株式会社富士通研究所、株式会社サイバーディフェンス研究所、株式会社セキュアブレイン、株式会社ニッシン、株式会社日立製作所、株式会社日立システムズ、日本電信電話株式会社 NTTセキュアプラットフォーム研究所、エヌ・ティ・ティ・アドバンステクノロジ株式会社(順不同)

【今後の展望】
 今後、STARDUSTによる攻撃誘引の結果を標的型攻撃対策技術の研究開発に活用するとともに、セキュリティ関連組織等と適宜共有し、日本のセキュリティ向上に貢献していきます。

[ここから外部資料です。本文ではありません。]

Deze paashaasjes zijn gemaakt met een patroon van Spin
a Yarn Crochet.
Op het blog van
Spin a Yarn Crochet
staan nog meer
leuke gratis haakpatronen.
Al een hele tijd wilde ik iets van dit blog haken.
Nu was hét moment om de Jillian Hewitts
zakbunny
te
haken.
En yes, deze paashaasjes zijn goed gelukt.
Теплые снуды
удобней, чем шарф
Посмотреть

 また、STARDUST上の並行ネットワークは複数同時並行で稼働させることが可能であり、セキュリティ関連組織の分析活動におけるSTARDUSTの活用を進めていきます。
 STARDUSTについては、2017年6月7日(水)~9日(金)に幕張メッセで開催される「Interop Tokyo 2017」 (リンク ») で動態展示を行います。